-------- Passage shown

Capture vars not env #66

chrish42 · 2015-04-16T18:37:02Z

This is the current state of my work to capture only the required variables for patsy formulas instead of the whole environment.

Current status:

Add new methods to EvalEnvironment to create a environment that contains only a subset of variables.
Refactor EvalFactor (and update all users) to move the eval_env parameter out of the its initializer method and into the state.
Additions to doc/changes.rst (esp. to document the incompatible changes!)
Do a quick pass through the docs to catch anything that's now out-of-date.
Add "end-to-end" test or two -- something that tests the user-visible behaviour directly, like running a formula through dmatrix, then modifying the original environment, and then running some more data through the same builder (like we were doing predictions) and checking that it is unaffected by our changes to the env. (test_highlevel.py is where the other tests like this go.)
Create right subset EvalEnvironment and stash it into the state dict for EvalFactor.
~~Figure out what the right thing to do is when variables are shadowed between the EvalFactor's environment and the data.~~ (Can be done together with Trouble making categorical variable --- TypeError: 'ClassRegistry' object is not callable #13 instead. Not a blocker for this.)

When this is complete, it will fix bug #25.

…expression is seen in patsy term; add tests.

…es_needed and stored in state variable instead. Requires adding an 'eval_env' parameter to design_matrix_builders function.

…matrix_builders().

coveralls · 2015-04-16T18:45:31Z

Coverage decreased (-0.05%) to 97.8% when pulling 74c6dbf on chrish42:capture-vars-not-env into 3dd86d0 on pydata:master.

coveralls · 2015-04-17T03:29:41Z

Coverage increased (+0.01%) to 97.86% when pulling 10f79f5 on chrish42:capture-vars-not-env into 3dd86d0 on pydata:master.

njsmith · 2015-04-24T06:09:28Z

patsy/build.py

+    # more obscure backtrace later on.
+    if not isinstance(eval_env, six.integer_types + (EvalEnvironment,)):
+        raise TypeError("Parameter 'eval_env' must be either an integer or an instance" +
+                        "of patsy.EvalEnvironment.")


Nitpicks:

The "+" is unnecessary here -- the Python lexer (like that in many languages, e.g. C) will concatenate adjacent string tokens at compile time, e.g. "foo" "bar" is the same as "foobar" (and so is "foo" 'bar' for that matter). It's even slightly more efficient, b/c + is evaluated at runtime, while leaving it out gives a single string directly in the .pyc. Not that this efficiency matters at all :-). But as a style/consistency thing I leave the + out.

You're missing a space, this string says "instanceof" :-)

Yeah. I'm aware of this feature, but I vaguely remember being bitten by it (although maybe it was in C instead of Python), so I personally tend to prefer being explicit unless necessary. But given that this is the style of the rest of the code base, I'll go with it. Done.

njsmith · 2015-04-24T06:36:34Z

Hi Christian! As you can see I've mostly recovered from PyCon, and did a quick pass for general style on what you have so far :-). Looking forward to seeing the rest!

----------------

* _Work task_: In the thread on capturing variables instead of the whole environment, what does the reviewer say the error string reads because of a missing space? The rows after this point are not needed for the work here.

-------- Excerpted data

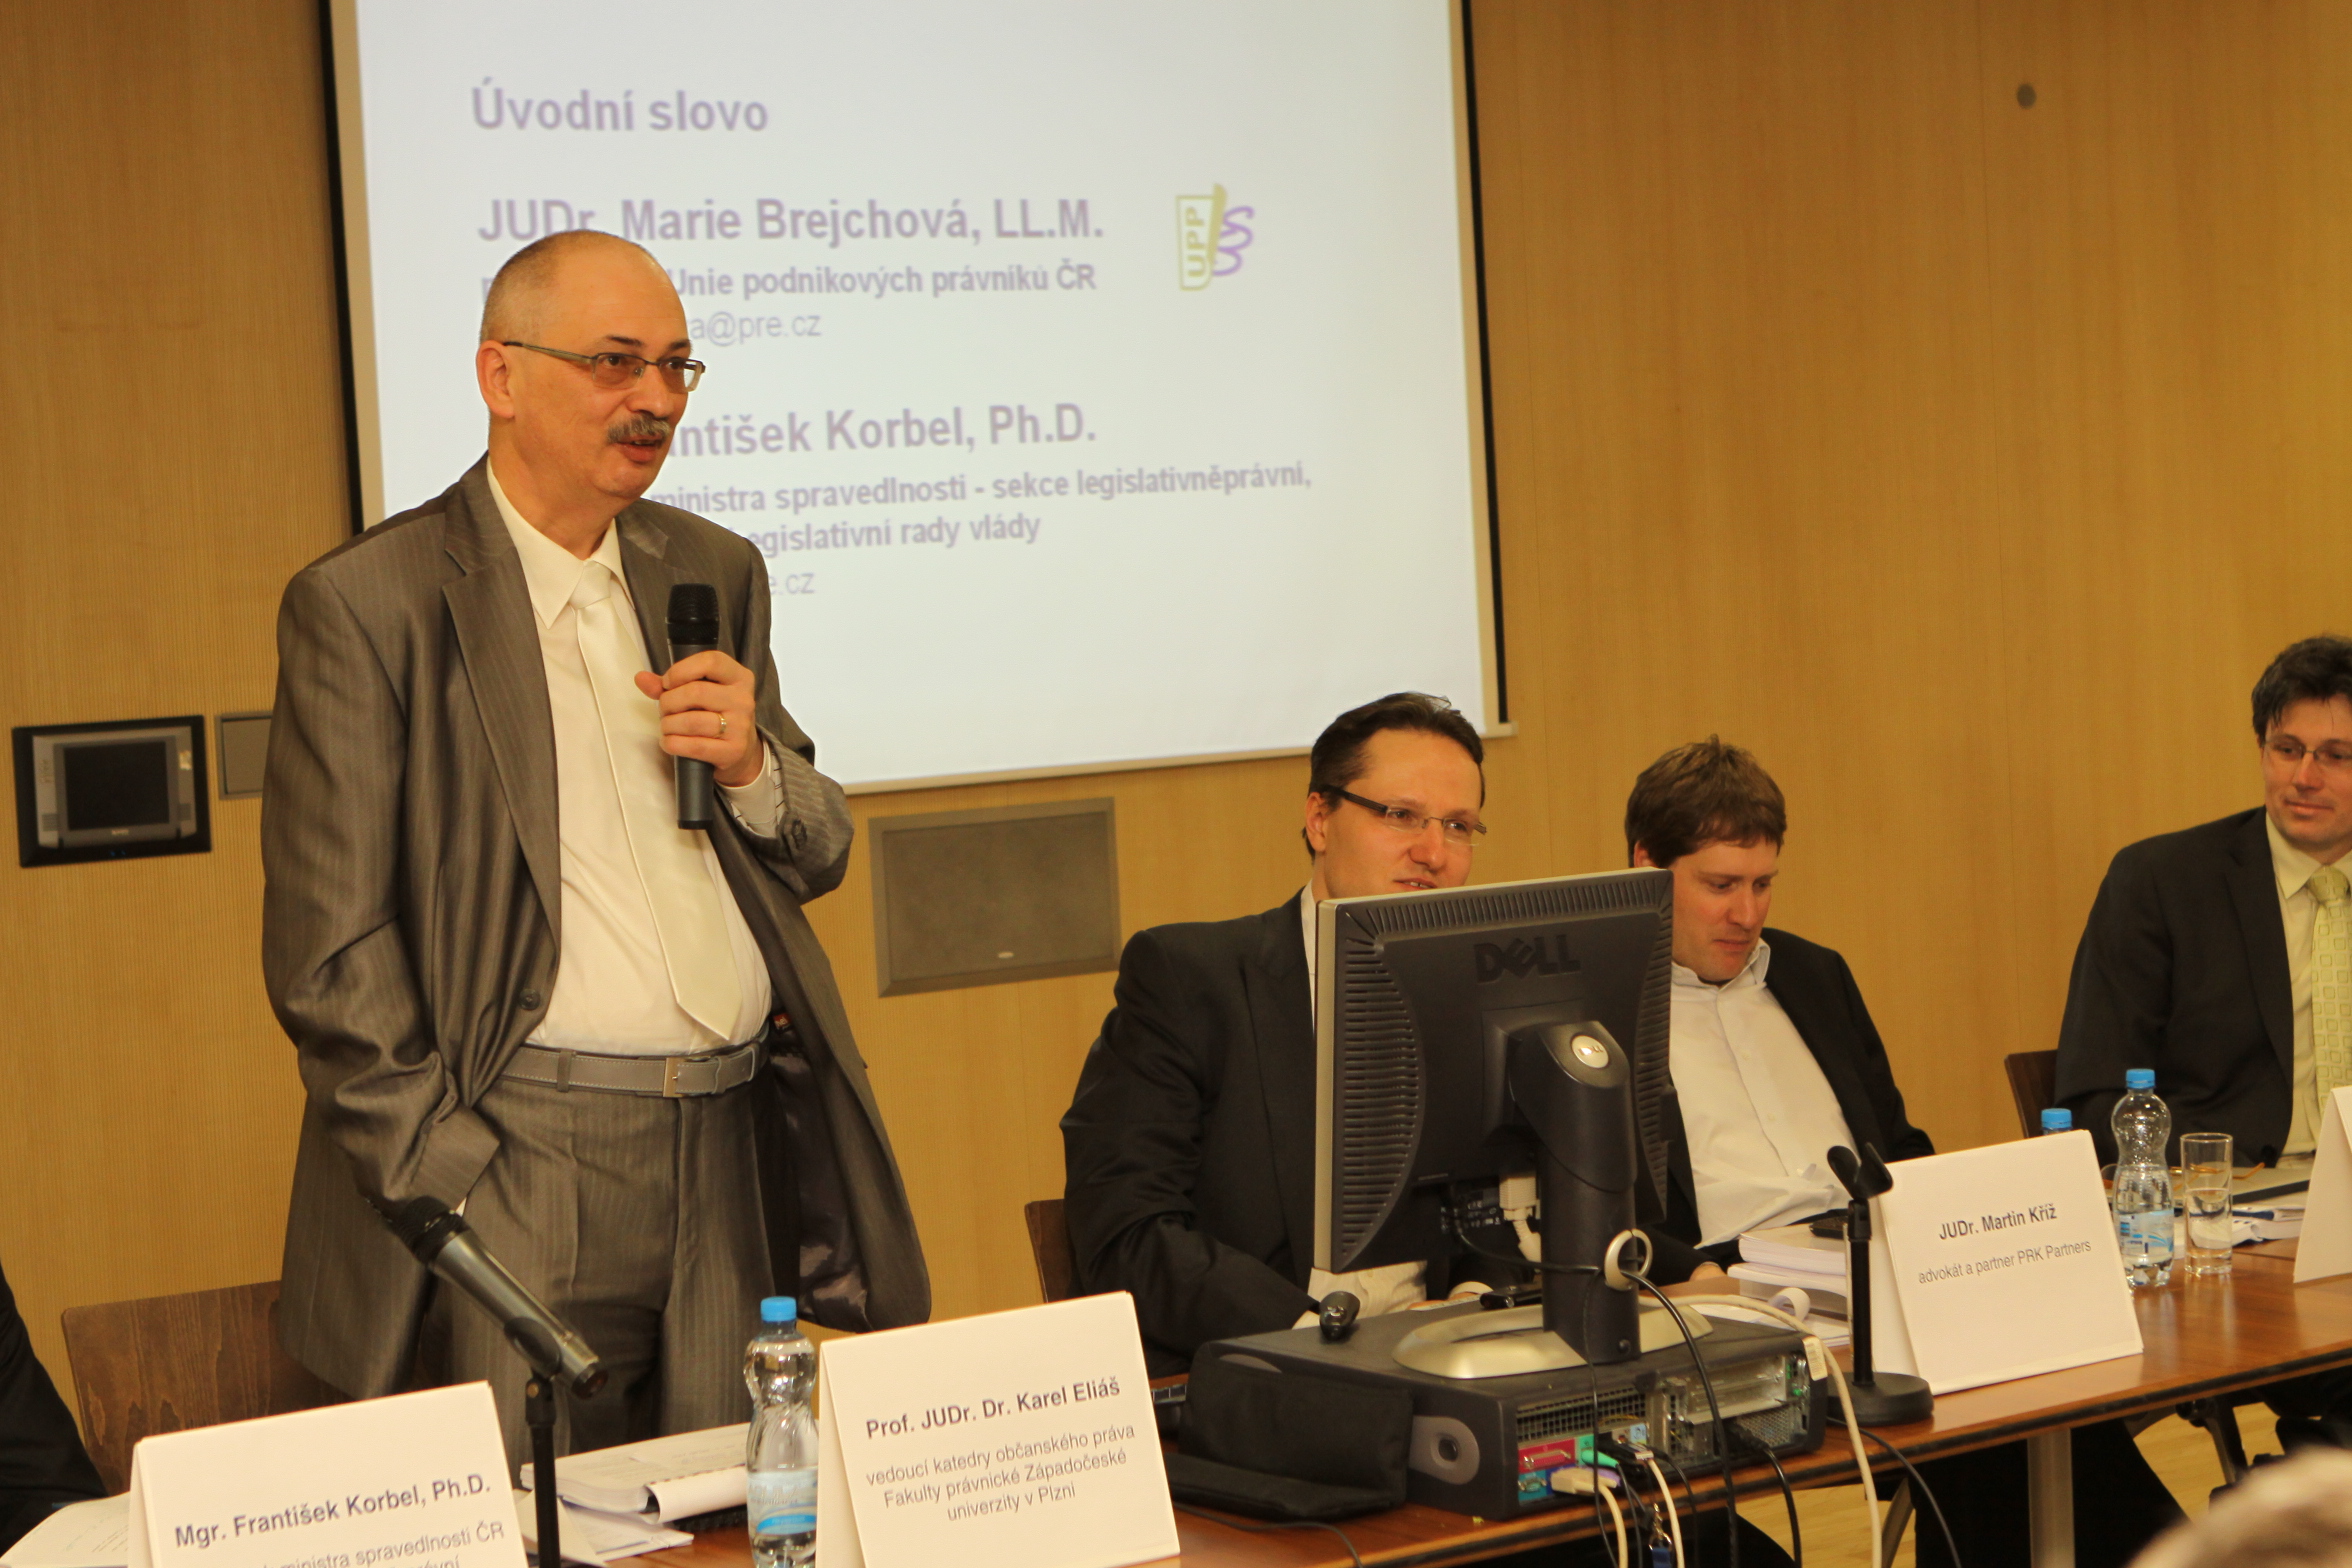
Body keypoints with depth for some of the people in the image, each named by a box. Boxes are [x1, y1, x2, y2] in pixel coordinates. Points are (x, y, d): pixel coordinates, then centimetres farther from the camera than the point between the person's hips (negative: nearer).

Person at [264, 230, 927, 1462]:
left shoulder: (716, 573, 14)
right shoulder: (365, 605, -5)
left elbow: (818, 856, 20)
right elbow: (327, 951, -7)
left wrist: (751, 765, -2)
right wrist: (449, 1189, -13)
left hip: (730, 1160, 5)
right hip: (520, 1160, -5)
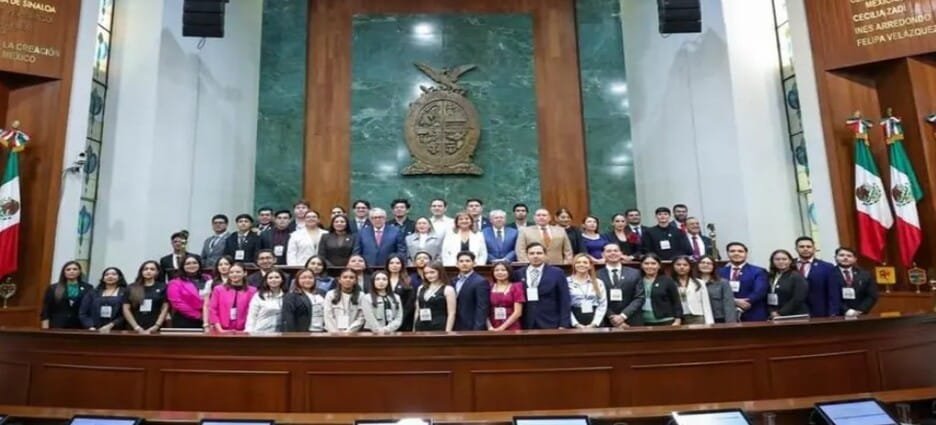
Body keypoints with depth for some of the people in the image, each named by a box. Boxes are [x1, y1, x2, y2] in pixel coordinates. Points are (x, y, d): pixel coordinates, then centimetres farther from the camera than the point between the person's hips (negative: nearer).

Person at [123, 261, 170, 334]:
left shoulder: (162, 287, 5)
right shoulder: (132, 288, 8)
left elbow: (165, 308, 0)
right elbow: (126, 309, 5)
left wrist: (156, 326, -10)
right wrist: (137, 327, -5)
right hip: (136, 330, 1)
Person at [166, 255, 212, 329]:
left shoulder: (207, 280, 14)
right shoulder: (175, 283, 2)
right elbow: (177, 303, -8)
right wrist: (198, 315, -10)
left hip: (205, 322, 4)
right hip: (184, 323, -3)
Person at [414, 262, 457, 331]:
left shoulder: (448, 289, -3)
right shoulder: (421, 289, 14)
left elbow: (451, 313, -7)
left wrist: (447, 332, -14)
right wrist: (414, 330, 14)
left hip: (439, 329, -5)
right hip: (421, 328, 5)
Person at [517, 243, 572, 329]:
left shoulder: (557, 273, 3)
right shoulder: (519, 274, 8)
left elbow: (565, 301, 1)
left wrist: (564, 325, -6)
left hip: (551, 325, -1)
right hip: (526, 326, 1)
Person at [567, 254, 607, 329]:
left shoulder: (598, 283, 11)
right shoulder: (567, 282, 2)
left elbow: (603, 305, 5)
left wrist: (594, 323, -7)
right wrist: (576, 324, -11)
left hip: (595, 324, 2)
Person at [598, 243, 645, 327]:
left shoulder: (634, 273, 8)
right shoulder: (597, 276, 1)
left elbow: (640, 298, 1)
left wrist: (623, 316, -10)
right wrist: (612, 317, -13)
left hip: (632, 323, 2)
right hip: (606, 324, -2)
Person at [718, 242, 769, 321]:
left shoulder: (758, 271, 7)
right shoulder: (720, 272, 12)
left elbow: (759, 291, -7)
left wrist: (746, 302, -20)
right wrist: (734, 301, -17)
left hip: (752, 317, -1)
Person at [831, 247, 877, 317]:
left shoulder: (865, 275, 12)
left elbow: (872, 296, 7)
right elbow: (832, 297, -7)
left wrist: (859, 311, -6)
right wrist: (846, 310, -17)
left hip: (860, 316, 4)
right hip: (838, 316, -4)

----------------

* _Solution for this exercise_: "instanceof"